Sunday, June 28, 2009

Gentleman

I'm such a gentleman, I thought to myself, as I leaned into him, pulling up the hem of his shirt and covertly slipping a 10 into his front jeans pocket. I couldn't really afford to give up the 10 dollar bill, but I figured I should give him a little for paying for the taxi and the drinks.

Somewhere between the second and third shot of Patron I figured that I could probably order myself a Red Lion or a grapefruit martini on his open tab, and I probably deserved too as well. I was the third wheel with two other people, one an acquaintance, the second, even less so--and the "third wheel rights" probably would have afforded me some personal indulgence on his dime. After all, I'd kind of been ditched by my friend and left behind in the third wheel configuration--one that was supposed to be more platonic, but the booze was working on the two of them, so they ended up lip locked against the wall. Luckily, I didn't have to be the killjoy, because she was the first to suggest we go back to her place. After dancing with the both of them in a bar atmosphere not quite ready for dancing --taking my arms away from his neck, we went outside where his sister drove us all and we reconvened with our mutual friend.

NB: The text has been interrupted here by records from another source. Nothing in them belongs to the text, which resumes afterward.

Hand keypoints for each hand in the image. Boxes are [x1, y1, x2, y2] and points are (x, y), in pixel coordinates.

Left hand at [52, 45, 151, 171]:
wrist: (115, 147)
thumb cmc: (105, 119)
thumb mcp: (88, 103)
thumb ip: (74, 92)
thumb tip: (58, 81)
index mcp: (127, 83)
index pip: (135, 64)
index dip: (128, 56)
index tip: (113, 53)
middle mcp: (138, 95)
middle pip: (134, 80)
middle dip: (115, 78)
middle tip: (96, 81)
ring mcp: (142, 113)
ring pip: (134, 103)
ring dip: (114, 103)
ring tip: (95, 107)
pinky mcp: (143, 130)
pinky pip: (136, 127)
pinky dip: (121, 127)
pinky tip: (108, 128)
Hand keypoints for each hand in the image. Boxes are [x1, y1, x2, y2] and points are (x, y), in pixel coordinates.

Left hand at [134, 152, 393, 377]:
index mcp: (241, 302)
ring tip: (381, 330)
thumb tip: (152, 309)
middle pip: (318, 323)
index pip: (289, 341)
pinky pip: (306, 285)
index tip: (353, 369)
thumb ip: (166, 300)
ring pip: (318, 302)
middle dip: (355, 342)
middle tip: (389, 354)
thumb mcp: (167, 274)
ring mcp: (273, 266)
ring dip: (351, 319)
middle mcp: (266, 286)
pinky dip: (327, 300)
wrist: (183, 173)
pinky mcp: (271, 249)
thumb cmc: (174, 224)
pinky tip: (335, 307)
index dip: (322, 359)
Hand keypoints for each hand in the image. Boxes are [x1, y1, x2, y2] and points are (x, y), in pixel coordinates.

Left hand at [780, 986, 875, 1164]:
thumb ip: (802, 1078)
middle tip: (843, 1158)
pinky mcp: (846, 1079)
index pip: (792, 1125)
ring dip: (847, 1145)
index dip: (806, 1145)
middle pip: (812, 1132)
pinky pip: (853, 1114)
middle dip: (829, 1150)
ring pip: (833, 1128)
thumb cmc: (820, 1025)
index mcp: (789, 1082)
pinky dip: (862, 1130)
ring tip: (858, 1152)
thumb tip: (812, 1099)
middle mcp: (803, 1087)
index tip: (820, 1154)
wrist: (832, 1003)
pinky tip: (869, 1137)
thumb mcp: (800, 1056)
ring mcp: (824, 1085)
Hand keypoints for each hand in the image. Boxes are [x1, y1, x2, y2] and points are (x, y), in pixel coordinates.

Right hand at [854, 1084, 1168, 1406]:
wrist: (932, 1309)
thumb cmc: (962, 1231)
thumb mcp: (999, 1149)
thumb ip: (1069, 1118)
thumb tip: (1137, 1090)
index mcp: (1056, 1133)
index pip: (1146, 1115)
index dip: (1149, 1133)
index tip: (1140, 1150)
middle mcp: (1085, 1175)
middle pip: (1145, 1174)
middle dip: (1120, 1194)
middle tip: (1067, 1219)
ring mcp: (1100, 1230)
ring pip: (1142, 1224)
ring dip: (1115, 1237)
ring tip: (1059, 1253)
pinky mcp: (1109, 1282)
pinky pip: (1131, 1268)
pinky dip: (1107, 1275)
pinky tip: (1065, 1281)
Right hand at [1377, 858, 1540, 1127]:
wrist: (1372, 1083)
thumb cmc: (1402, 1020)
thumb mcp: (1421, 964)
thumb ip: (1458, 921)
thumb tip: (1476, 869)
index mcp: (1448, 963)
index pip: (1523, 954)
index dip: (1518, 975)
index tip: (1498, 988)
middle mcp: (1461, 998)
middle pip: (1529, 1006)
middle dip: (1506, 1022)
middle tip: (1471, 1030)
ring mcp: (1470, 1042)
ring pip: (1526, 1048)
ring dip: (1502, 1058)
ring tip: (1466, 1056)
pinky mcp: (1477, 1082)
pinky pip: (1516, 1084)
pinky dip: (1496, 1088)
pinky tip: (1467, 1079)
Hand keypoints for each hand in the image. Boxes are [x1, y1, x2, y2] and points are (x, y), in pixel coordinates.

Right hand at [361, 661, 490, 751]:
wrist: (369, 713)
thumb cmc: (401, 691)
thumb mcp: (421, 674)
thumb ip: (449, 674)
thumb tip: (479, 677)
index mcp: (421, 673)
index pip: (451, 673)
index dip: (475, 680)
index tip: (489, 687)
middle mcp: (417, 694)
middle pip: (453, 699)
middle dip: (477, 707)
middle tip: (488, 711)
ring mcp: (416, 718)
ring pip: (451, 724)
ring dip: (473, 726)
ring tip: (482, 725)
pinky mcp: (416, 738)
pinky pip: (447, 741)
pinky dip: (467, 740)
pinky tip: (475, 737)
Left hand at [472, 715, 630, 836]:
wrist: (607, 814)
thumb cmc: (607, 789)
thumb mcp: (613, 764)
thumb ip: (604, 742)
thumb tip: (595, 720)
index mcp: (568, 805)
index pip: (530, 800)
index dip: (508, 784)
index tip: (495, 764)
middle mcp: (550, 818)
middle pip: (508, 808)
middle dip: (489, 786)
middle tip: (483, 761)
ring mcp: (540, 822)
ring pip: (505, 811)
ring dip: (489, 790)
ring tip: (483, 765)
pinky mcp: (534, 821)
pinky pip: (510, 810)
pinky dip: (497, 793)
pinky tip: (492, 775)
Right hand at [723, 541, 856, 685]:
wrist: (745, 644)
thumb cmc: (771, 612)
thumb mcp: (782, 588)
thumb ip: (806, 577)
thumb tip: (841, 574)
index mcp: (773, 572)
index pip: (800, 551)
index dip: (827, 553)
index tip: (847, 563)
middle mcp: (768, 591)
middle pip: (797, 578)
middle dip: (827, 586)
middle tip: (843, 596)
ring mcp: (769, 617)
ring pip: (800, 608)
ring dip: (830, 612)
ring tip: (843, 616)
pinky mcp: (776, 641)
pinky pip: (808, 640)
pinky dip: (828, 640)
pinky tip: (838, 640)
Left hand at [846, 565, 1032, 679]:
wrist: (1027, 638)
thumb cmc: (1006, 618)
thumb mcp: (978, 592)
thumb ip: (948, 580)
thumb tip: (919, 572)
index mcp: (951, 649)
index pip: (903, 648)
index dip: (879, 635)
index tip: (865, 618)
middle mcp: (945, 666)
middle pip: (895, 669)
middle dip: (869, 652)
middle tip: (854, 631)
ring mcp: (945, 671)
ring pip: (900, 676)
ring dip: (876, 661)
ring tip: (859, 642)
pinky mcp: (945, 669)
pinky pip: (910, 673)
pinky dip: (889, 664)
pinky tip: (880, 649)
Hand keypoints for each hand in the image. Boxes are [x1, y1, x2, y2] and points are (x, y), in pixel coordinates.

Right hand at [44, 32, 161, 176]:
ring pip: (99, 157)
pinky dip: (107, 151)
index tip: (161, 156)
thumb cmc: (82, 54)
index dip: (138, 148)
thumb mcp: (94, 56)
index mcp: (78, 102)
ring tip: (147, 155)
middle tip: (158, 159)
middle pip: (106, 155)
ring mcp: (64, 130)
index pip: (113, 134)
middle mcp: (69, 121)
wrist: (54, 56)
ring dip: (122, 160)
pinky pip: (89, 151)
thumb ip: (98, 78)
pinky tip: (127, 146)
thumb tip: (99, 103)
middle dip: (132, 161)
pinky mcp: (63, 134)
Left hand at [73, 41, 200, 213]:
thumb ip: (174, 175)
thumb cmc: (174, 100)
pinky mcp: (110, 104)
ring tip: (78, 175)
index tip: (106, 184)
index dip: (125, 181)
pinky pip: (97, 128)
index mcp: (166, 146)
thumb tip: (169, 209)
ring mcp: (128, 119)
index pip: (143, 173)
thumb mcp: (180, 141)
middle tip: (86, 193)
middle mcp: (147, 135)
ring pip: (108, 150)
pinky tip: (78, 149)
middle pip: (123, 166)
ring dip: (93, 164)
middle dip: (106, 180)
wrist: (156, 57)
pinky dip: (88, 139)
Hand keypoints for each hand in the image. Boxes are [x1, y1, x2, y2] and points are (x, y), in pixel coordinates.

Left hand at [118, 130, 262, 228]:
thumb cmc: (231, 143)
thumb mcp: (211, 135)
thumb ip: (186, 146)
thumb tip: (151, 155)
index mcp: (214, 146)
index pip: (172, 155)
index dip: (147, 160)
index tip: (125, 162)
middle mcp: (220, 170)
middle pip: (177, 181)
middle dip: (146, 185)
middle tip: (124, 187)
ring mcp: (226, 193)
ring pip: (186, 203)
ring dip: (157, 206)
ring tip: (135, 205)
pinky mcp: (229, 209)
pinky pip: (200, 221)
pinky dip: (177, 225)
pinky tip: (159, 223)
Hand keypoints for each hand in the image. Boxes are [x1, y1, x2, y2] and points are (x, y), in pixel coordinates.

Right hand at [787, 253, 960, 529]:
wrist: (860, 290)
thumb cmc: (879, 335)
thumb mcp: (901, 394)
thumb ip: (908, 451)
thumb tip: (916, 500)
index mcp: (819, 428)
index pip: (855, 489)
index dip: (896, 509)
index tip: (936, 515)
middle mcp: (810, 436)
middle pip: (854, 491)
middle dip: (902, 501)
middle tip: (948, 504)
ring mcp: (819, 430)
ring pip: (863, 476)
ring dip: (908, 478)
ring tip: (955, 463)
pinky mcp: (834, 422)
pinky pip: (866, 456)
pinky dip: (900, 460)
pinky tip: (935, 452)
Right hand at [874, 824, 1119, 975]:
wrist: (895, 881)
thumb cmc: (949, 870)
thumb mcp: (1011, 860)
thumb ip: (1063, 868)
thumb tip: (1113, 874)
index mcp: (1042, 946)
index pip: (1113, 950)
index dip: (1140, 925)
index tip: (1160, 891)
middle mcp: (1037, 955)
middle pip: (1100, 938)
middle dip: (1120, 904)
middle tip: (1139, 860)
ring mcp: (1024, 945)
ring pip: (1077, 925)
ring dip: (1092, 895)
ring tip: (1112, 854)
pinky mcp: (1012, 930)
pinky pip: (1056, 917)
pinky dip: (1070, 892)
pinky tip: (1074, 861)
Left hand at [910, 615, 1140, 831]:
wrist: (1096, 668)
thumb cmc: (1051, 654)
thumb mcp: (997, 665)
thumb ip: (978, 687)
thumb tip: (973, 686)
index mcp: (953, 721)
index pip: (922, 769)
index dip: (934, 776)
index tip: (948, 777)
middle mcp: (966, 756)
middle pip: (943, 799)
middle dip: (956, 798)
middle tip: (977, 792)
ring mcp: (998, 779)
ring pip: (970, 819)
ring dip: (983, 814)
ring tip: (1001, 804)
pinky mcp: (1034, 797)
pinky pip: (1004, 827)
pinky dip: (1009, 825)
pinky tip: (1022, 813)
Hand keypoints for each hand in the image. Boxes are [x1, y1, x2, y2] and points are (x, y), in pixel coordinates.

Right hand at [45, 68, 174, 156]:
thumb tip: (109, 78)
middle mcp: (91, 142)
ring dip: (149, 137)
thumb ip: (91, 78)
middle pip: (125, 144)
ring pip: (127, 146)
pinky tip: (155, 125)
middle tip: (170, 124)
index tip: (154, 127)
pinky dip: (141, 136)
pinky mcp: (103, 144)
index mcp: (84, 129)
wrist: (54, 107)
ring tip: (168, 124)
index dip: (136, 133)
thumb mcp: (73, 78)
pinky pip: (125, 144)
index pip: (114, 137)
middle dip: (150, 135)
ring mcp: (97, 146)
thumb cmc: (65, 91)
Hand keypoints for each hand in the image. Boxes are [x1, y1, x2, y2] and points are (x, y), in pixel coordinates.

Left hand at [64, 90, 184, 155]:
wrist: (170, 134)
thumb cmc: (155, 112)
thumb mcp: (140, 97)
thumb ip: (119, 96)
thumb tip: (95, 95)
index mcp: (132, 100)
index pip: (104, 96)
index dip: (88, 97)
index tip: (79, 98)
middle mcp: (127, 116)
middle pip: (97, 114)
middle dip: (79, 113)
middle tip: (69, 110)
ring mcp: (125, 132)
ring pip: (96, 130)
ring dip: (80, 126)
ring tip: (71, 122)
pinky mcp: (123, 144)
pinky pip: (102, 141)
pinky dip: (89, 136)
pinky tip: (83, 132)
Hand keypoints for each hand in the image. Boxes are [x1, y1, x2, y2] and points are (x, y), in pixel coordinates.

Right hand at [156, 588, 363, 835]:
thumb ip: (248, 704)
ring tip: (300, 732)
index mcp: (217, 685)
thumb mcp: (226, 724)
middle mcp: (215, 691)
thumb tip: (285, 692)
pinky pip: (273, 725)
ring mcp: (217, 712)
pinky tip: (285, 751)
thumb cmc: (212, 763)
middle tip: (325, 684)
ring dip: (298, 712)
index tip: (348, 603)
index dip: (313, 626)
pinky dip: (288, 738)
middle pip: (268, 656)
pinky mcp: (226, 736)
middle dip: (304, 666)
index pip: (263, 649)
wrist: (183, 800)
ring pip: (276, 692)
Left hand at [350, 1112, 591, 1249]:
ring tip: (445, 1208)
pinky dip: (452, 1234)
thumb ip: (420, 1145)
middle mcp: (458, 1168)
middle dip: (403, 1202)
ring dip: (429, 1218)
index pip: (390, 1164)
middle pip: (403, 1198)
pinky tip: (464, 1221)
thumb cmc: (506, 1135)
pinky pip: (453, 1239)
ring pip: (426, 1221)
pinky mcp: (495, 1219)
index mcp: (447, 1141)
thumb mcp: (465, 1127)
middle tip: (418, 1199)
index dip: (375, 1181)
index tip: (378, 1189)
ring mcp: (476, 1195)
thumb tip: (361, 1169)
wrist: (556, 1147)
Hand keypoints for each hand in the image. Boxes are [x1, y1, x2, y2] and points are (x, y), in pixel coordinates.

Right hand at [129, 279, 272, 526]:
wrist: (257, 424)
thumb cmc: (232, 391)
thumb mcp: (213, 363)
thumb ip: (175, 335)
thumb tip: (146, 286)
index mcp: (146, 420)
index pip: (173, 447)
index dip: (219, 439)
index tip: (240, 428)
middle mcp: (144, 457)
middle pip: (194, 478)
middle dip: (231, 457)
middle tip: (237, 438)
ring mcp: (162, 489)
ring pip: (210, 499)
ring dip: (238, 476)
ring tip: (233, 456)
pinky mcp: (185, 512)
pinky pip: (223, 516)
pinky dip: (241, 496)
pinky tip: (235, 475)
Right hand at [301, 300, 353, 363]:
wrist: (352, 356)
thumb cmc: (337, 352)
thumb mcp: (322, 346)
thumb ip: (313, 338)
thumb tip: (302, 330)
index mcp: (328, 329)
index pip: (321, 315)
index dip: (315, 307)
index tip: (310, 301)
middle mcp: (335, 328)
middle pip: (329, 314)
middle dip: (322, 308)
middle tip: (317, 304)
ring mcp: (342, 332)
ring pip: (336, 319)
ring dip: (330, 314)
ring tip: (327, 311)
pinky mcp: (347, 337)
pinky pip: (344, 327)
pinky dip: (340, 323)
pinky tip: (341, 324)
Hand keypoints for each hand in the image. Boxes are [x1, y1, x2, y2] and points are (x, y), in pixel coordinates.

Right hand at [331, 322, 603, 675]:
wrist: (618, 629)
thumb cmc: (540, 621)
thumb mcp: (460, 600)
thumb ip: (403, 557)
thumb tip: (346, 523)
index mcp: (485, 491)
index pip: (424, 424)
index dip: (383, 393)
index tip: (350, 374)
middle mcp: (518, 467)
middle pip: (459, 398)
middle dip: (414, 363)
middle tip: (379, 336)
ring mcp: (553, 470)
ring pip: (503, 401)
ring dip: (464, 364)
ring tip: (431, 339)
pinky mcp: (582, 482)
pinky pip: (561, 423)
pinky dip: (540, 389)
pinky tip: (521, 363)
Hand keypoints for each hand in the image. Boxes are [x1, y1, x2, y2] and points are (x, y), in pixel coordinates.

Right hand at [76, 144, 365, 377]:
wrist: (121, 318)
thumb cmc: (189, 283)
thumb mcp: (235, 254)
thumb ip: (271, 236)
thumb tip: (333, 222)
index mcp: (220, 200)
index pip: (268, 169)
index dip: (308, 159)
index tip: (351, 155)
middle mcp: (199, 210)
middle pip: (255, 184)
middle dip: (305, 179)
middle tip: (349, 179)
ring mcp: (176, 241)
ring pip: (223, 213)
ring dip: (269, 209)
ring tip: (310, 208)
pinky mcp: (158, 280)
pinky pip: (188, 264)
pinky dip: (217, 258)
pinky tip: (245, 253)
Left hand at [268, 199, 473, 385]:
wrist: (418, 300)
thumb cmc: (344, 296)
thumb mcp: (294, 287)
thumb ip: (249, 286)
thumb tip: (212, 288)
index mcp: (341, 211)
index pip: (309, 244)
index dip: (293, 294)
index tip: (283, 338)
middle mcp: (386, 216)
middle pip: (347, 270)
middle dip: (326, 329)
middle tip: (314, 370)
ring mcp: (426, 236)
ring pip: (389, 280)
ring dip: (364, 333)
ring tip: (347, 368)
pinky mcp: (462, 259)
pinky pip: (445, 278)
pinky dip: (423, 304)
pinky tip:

It's a good thing I didn't have that fourth shot of Patron--or I'd have been as wasted as them. I got to enjoy my tipsy buzz, with just enough drunkenness to be silly. Luckily for me, the only thing I regretted was taking my top off back at the house, wandering around in a bra in front of a few people I didn't know too well. They were lucky enough to see hints of a nice rack--a thing not every one of my paramours have seen. If I'd had that fourth shot of Patron the bra might have been lost when he said "let's all take off our tops."

But a lady never loses all of her clothes on a first date, gets too drunk or too loud. After all, I'm a gentleman.